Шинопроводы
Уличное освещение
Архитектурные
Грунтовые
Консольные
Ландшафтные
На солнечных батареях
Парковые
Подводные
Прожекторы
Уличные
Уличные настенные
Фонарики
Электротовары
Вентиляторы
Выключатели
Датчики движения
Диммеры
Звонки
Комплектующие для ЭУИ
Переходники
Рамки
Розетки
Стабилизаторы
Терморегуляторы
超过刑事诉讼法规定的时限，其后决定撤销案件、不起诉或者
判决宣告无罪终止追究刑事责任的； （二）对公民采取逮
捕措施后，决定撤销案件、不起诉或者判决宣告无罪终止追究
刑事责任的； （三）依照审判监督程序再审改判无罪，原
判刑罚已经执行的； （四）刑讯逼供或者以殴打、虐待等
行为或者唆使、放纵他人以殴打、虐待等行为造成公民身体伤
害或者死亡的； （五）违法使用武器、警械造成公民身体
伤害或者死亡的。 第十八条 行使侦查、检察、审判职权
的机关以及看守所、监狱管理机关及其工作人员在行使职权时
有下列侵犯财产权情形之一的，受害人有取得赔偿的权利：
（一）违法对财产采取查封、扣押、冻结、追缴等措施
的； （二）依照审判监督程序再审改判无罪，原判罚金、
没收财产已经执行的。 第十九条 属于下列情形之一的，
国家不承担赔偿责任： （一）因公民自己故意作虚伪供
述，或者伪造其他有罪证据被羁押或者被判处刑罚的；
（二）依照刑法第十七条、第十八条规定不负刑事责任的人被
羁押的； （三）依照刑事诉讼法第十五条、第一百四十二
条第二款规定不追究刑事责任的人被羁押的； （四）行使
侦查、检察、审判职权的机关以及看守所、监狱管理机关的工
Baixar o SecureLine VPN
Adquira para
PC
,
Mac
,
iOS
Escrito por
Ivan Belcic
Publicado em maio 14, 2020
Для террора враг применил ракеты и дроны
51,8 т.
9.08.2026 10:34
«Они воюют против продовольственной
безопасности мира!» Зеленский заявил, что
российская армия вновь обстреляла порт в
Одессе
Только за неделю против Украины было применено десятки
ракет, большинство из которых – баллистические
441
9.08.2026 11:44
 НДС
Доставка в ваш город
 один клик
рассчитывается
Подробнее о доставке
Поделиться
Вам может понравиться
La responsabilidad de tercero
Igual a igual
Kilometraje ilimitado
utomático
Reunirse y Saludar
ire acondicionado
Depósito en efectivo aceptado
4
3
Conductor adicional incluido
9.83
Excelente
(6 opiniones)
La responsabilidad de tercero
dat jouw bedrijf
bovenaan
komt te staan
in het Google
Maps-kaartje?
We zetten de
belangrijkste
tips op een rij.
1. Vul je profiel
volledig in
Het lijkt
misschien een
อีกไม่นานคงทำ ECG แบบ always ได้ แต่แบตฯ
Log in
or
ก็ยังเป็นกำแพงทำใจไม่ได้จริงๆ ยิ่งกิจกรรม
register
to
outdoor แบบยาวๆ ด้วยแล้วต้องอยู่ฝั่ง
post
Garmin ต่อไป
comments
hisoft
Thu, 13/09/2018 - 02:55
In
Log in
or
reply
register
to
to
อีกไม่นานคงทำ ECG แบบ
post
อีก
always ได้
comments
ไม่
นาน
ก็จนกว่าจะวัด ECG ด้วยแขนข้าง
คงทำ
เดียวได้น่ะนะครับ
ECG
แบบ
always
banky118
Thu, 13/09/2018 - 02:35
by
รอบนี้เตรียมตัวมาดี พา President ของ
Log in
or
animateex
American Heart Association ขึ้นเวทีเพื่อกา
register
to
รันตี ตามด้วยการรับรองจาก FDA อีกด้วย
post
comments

*****

:: Job ::
Render every line of text in the rows above as a JSON list of strings, one string per line, leaving out blank lines.

:: Output of the exercise ::
[
  "Шинопроводы",
  "Уличное освещение",
  "Архитектурные",
  "Грунтовые",
  "Консольные",
  "Ландшафтные",
  "На солнечных батареях",
  "Парковые",
  "Подводные",
  "Прожекторы",
  "Уличные",
  "Уличные настенные",
  "Фонарики",
  "Электротовары",
  "Вентиляторы",
  "Выключатели",
  "Датчики движения",
  "Диммеры",
  "Звонки",
  "Комплектующие для ЭУИ",
  "Переходники",
  "Рамки",
  "Розетки",
  "Стабилизаторы",
  "Терморегуляторы",
  "超过刑事诉讼法规定的时限，其后决定撤销案件、不起诉或者",
  "判决宣告无罪终止追究刑事责任的； （二）对公民采取逮",
  "捕措施后，决定撤销案件、不起诉或者判决宣告无罪终止追究",
  "刑事责任的； （三）依照审判监督程序再审改判无罪，原",
  "判刑罚已经执行的； （四）刑讯逼供或者以殴打、虐待等",
  "行为或者唆使、放纵他人以殴打、虐待等行为造成公民身体伤",
  "害或者死亡的； （五）违法使用武器、警械造成公民身体",
  "伤害或者死亡的。 第十八条 行使侦查、检察、审判职权",
  "的机关以及看守所、监狱管理机关及其工作人员在行使职权时",
  "有下列侵犯财产权情形之一的，受害人有取得赔偿的权利：",
  "（一）违法对财产采取查封、扣押、冻结、追缴等措施",
  "的； （二）依照审判监督程序再审改判无罪，原判罚金、",
  "没收财产已经执行的。 第十九条 属于下列情形之一的，",
  "国家不承担赔偿责任： （一）因公民自己故意作虚伪供",
  "述，或者伪造其他有罪证据被羁押或者被判处刑罚的；",
  "（二）依照刑法第十七条、第十八条规定不负刑事责任的人被",
  "羁押的； （三）依照刑事诉讼法第十五条、第一百四十二",
  "条第二款规定不追究刑事责任的人被羁押的； （四）行使",
  "侦查、检察、审判职权的机关以及看守所、监狱管理机关的工",
  "Baixar o SecureLine VPN",
  "Adquira para",
  "PC",
  ",",
  "Mac",
  ",",
  "iOS",
  "Escrito por",
  "Ivan Belcic",
  "Publicado em maio 14, 2020",
  "Для террора враг применил ракеты и дроны",
  "51,8 т.",
  "9.08.2026 10:34",
  "«Они воюют против продовольственной",
  "безопасности мира!» Зеленский заявил, что",
  "российская армия вновь обстреляла порт в",
  "Одессе",
  "Только за неделю против Украины было применено десятки",
  "ракет, большинство из которых – баллистические",
  "441",
  "9.08.2026 11:44",
  " НДС",
  "Доставка в ваш город",
  " один клик",
  "рассчитывается",
  "Подробнее о доставке",
  "Поделиться",
  "Вам может понравиться",
  "La responsabilidad de tercero",
  "Igual a igual",
  "Kilometraje ilimitado",
  "utomático",
  "Reunirse y Saludar",
  "ire acondicionado",
  "Depósito en efectivo aceptado",
  "4",
  "3",
  "Conductor adicional incluido",
  "9.83",
  "Excelente",
  "(6 opiniones)",
  "La responsabilidad de tercero",
  "dat jouw bedrijf",
  "bovenaan",
  "komt te staan",
  "in het Google",
  "Maps-kaartje?",
  "We zetten de",
  "belangrijkste",
  "tips op een rij.",
  "1. Vul je profiel",
  "volledig in",
  "Het lijkt",
  "misschien een",
  "อีกไม่นานคงทำ ECG แบบ always ได้ แต่แบตฯ",
  "Log in",
  "or",
  "ก็ยังเป็นกำแพงทำใจไม่ได้จริงๆ ยิ่งกิจกรรม",
  "register",
  "to",
  "outdoor แบบยาวๆ ด้วยแล้วต้องอยู่ฝั่ง",
  "post",
  "Garmin ต่อไป",
  "comments",
  "hisoft",
  "Thu, 13/09/2018 - 02:55",
  "In",
  "Log in",
  "or",
  "reply",
  "register",
  "to",
  "to",
  "อีกไม่นานคงทำ ECG แบบ",
  "post",
  "อีก",
  "always ได้",
  "comments",
  "ไม่",
  "นาน",
  "ก็จนกว่าจะวัด ECG ด้วยแขนข้าง",
  "คงทำ",
  "เดียวได้น่ะนะครับ",
  "ECG",
  "แบบ",
  "always",
  "banky118",
  "Thu, 13/09/2018 - 02:35",
  "by",
  "รอบนี้เตรียมตัวมาดี พา President ของ",
  "Log in",
  "or",
  "animateex",
  "American Heart Association ขึ้นเวทีเพื่อกา",
  "register",
  "to",
  "รันตี ตามด้วยการรับรองจาก FDA อีกด้วย",
  "post",
  "comments"
]